The Panasonic 4K Toughpad. It's a proper x86 computer, running Windows 8, hidden in the body of a sleek tablet with a screen that spans 20 inches in diagonal. What's more, the said screen will bring tears in your eyes if you try and discern the individual pixels. The 20-inch screen on the Panasonic 4K Toughpad boasts the impressive 4K UHD resolution and this means no less than 3840 x 2160px.
It took Panasonic the better half of a year to give away more than just the basic details on the 4K Toughpad, which was originally shown at the beginning of the year at CES in Las Vegas.
The "tablet" has a whopping 20" 10-finger multi-touch display of 4K resolution (3840 x 2560)which breaks down to the impressive 230 ppi. The display is an IPS unit and has the enviable 176-degree viewing angles.
Underneath the surface of the 4K Toughpad is Windows 8.1 and an Intel Core i5 processor. There will be two versions of the 4K Toughpad - the first will weigh 2.3 kg and will carry 4 gigs of RAM and a 128GB SSD, while the heavier 2.7 kg model will have 8 gigs of RAM, which will be expandable to 16 GB, and a 256GB SSD. each of those models has three USB 3.0 ports along with an SD card slot and HDMI out.
The Panasonic 4K Toughpad
The Panasonic 4K Toughpad supports the Anoto Live Pen, to be used for drawing on the display, which has a special palm-rejecting feature and a built-in battery that's good for six hours on a charge.
There's a desktop cradle with a mounting port adapter, which coupled with a set of mouse and keyboard turn the Panasonic 4K Toughpad into a fully-functional touch-enabled All-in-One PC.
Here's a video of the 4K Toughpad in action at the IFA floor.
The Panasonic 4K Toughpad is said to be reinforced against 2.5 ft (around 76 cm) drops but we wouldn't really want to test that spec out.
The base model will cost €4,508, while the 8 gig version is still to get a price tag. The optional pen will sell for €280. According to Panasonic reps the standard 4K Toughpad will start shipping in November with the performance model coming later in early 2014.
However, before you get your hopes too high, there's a chance that the 4K Toughpad won't see wide retail availability, being reserved instead for big companies through direct B2B orders - we'll need to wait and see.
Despite its monstrous (in tablet terms) size, the 4K Toughpad feels rather light.

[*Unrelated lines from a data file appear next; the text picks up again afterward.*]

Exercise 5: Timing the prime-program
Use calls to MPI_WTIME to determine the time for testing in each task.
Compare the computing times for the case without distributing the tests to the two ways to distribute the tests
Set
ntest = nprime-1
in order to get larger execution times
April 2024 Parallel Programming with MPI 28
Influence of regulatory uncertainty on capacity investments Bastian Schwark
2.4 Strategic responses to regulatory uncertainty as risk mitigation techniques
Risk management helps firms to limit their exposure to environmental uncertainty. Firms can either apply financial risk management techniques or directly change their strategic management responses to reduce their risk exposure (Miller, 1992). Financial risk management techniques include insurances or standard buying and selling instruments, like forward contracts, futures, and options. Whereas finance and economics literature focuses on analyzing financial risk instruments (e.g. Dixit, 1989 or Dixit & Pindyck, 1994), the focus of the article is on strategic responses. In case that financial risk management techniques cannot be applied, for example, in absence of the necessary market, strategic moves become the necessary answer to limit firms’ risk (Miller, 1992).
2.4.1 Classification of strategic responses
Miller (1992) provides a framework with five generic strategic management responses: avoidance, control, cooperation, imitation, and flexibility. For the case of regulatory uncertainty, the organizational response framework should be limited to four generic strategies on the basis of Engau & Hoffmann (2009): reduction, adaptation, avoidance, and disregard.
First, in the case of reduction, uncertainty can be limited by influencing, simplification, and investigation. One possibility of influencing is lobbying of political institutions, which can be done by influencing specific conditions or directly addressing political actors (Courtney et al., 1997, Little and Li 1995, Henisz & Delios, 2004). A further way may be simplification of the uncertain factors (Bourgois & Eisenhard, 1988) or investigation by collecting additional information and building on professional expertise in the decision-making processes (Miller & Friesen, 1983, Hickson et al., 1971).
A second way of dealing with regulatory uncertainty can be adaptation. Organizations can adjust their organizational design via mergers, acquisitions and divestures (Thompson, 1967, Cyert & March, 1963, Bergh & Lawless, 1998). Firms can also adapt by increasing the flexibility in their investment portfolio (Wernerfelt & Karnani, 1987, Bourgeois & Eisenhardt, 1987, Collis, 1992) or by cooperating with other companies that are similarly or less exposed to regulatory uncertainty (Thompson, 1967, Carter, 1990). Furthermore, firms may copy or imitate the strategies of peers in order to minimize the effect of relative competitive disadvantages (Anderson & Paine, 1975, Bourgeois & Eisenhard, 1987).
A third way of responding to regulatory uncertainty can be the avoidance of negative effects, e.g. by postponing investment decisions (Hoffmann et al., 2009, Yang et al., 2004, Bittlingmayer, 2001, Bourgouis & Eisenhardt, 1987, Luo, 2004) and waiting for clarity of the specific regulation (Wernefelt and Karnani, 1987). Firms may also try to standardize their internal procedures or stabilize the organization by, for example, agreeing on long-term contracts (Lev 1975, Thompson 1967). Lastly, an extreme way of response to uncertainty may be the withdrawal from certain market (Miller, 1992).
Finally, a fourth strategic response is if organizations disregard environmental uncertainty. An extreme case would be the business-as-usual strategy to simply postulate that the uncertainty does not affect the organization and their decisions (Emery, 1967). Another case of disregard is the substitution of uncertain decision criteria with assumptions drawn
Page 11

The bezels around the screen are thin, although we don't really see this as a benefit as nobody will be comfortable using this device hand-held.
The screen, as you can imagine, is a pleasure to look at. It's actually incredible even up close. The super high 4K Ultra HD resolution at this relatively modest size (you are more likely to see it on 60-inch+ screens) really stands out.
From the first touch it's immediately noticeable that the Panasonic 4K Toughpad was made with attention to detail. The materials used feel premium and the color patterns are interesting both at the front and especially at the back.
The 4K Toughpad has a glossy finish, which isn't ideal but seeing as this is a device that will spend most of its time lying flat or on its stand we don't see it as a problem. The array of ports is also great.
The Panasonic 4K Toughpad is a great concept, even if it needs a dedicated kickstand to stand firm on a desk. The screen is incredible and even if you're not planning on using it as a work horse for 3D modelling or drawing professionally it's still great for up-close multimedia consumption.
However at this price it's a little insane to go for it for this purpose alone. For the same price you can find a suitable, bigger, screen to enjoy multimedia on. The only reason to go for the 4K Toughpad is the pen input for dedicated artists and graphics professionals.